Posted September 30, 2021 at 2:14 pm

Michael Rogers, an award-winning journalist, columnist, publisher, novelist and tech analyst who’s commonly referred to as the “practical futurist,” will give a keynote address titled “What Comes After COVID?” on Nov. 17 at TRSA’s Healthcare Conference in Plano, TX. To give attendees an idea of what to expect at the conference, Rogers, who recently completed two years as a “futurist in residence” at The New York Times, agreed to answer a few questions from Textile Services Weekly on his upcoming talk.

What trends are you seeing on the healthcare front, especially in North America?

We’ve seen an acceleration of an existing trend, which was to get patients out of hospitals, have patients spend as little time in institutions as possible. And the breakthrough was telemedicine. Just basic telemedicine visits. Suddenly, the regulators and the practitioners and the payers all said, “OK, we have to do this.” And there’s little pushback now, but we’ve discovered the patients like it, particularly older patients. So, the next step, and where I see a lot of venture capital money being invested, is remote diagnostics. So, in addition to a conversation on a screen, you can begin to do lots of that home testing at low cost.

Do you see home care as a growth area for people who don’t want to be in a hospital or nursing home?
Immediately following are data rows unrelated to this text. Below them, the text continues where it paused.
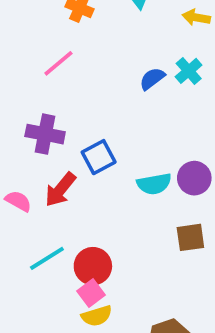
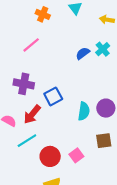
cyan semicircle: (154, 184) -> (84, 111), turned -72
cyan line: (47, 258) -> (27, 141), moved
pink square: (91, 293) -> (76, 155), moved

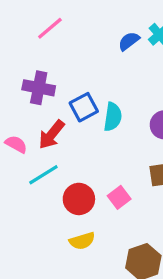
cyan semicircle: (84, 111) -> (113, 117), moved

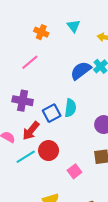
blue semicircle: (129, 41) -> (81, 71), size x1.5
cyan semicircle: (113, 117) -> (70, 108), moved
red circle: (79, 199) -> (49, 151), moved

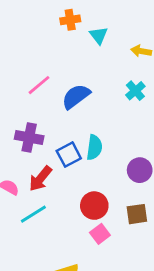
orange cross: (41, 32) -> (70, 20), moved, turned -32
blue semicircle: (81, 71) -> (76, 96), moved
red circle: (49, 151) -> (94, 206), moved

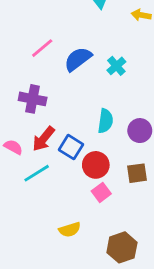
cyan cross: (135, 91) -> (116, 66), moved
cyan semicircle: (94, 147) -> (105, 121), moved
blue square: (69, 155) -> (71, 147), moved, turned -30

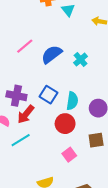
purple cross: (33, 99) -> (16, 96), moved
blue square: (71, 147) -> (49, 95), moved
red circle: (96, 165) -> (65, 124), moved

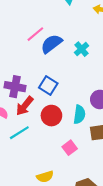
pink line: (25, 46) -> (35, 34), moved
cyan semicircle: (72, 101) -> (79, 114), moved
red circle: (65, 124) -> (51, 116), moved

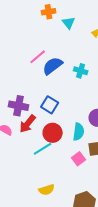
cyan cross: (81, 49) -> (81, 71), turned -32
cyan line: (19, 133) -> (43, 149), moved
pink square: (70, 148) -> (79, 159), moved

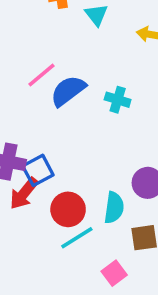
blue square: (50, 105) -> (38, 170), moved, turned 30
cyan line: (43, 149) -> (77, 238), moved
pink square: (79, 159) -> (114, 273), moved

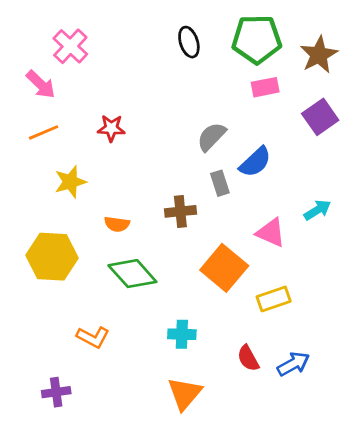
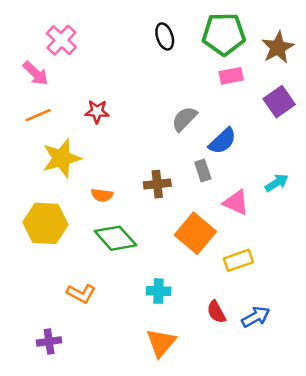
yellow star: (70, 182) -> (61, 158), size x1.4
gray rectangle: (220, 183) -> (203, 170), moved

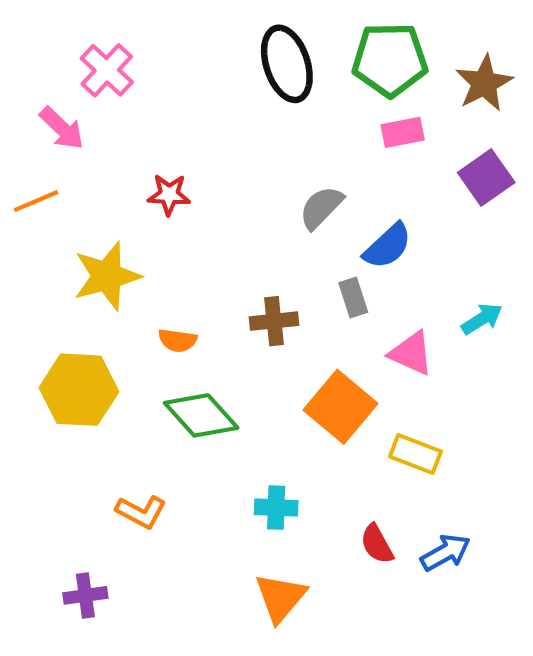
black ellipse: (165, 36) -> (287, 64), size x1.6
orange line: (38, 115) -> (36, 201), moved
yellow rectangle: (238, 260) -> (415, 454), turned 40

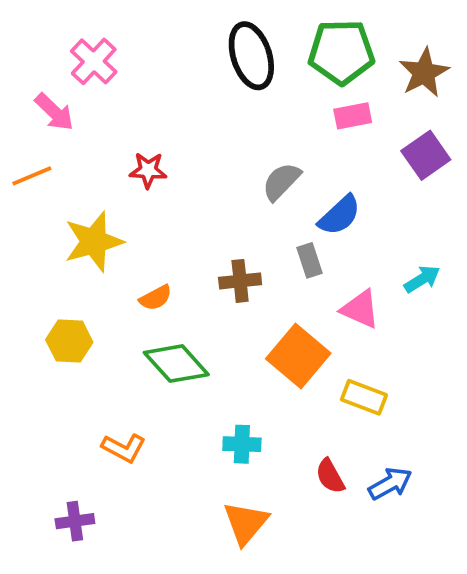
orange semicircle: (178, 340) -> (156, 298), turned -36
yellow hexagon: (79, 390) -> (69, 341), size x0.7

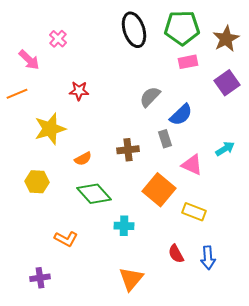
pink cross: (94, 61) -> (58, 39), moved, size x0.7
cyan cross: (242, 444) -> (124, 226), moved
blue arrow: (390, 484) -> (208, 258), turned 115

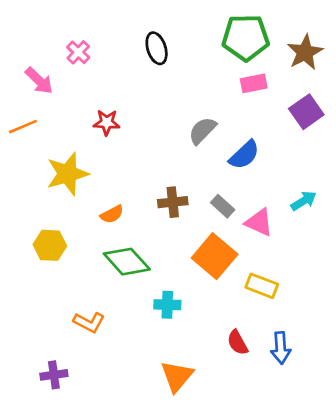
black ellipse: (134, 30) -> (157, 48), moved, size x0.7
gray rectangle: (165, 139) -> (223, 206), moved, turned -30

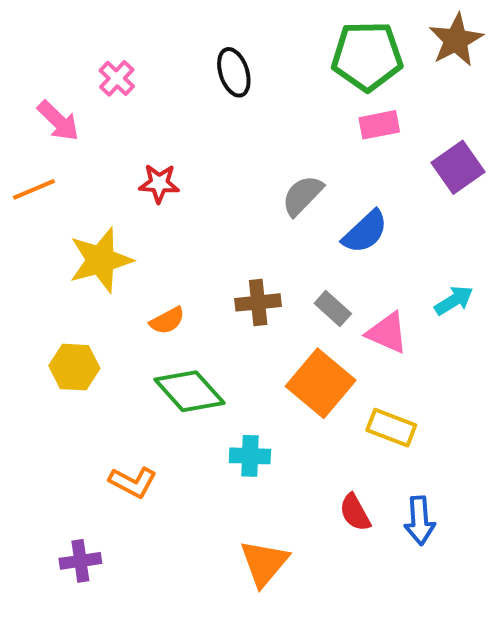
brown star: (305, 52) -> (456, 40), moved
I think that we’re going to see more care at home. More localized care, local clinics, this whole notion of driving medicine as close to the patient as possible. So, I think both home care and aging in place, which also relies on getting diagnostics in the home as well as ergonomics. In the broadest sense, I think all businesses have to start to deliver physical goods. For the most part, we need to get away from the idea that they will be delivering enormous amounts of physical goods on a regular basis to some big institution. I think increasingly, it’s going to be direct to the consumer or direct to a local subsidiary – much more of a distributed system of medical care.

Is there room in this future of healthcare for various kinds of outsourcing of nonmedical services, such as linens?

In a broader sense, we’re looking at the consolidation of healthcare, to a giant “vertical.” Sometimes I joke, in the year 2030, America finally has a single-payer healthcare system. His name is Jeff Bezos. And because everybody in the healthcare business who has a light on knows you need to verticalize. Ultimately, we’re going to have entities who own many parts of the healthcare chain all tied together. And this is the crucial piece with a ‘digital spine.’ A very efficient information system that connects all the parts of it and connects the patients. An Amazon model is not a bad example. So, if you look at how Amazon works, Amazon does a lot of things themselves. But when they don’t want to do something, they have outside partnerships. Those very often are non-core things. I would think that healthcare, regardless of how it evolves – whether or not that’s in the private sector – we get that kind of consolidation. Or in the public sector, or some combination, there will be room for outside service providers who are not core to the mission.

What’s your outlook on the COVID-19 pandemic?

I think we’re still going to be on alert for another year because of the possibility of variants from the developing world. Some of the most populous countries in the world have 3%-4% vaccination rates at this point. So, it may turn out that the Delta variant is what the virologists call a “Goldilocks virus.” That is, it doesn’t kill everyone, but it’s highly contagious, so it out-competes variants that are more dangerous. So, I think we’re not going to drop our guard for some time to come. Ultimately, it will settle into being an endemic virus that we may get inoculated against every year. But I think people are making their plans, starting to make their plans for 2022. And the corporate folks I know have to take into account the possibility of another surge. So, it’s going to be baked into business plans. We’re ready for that.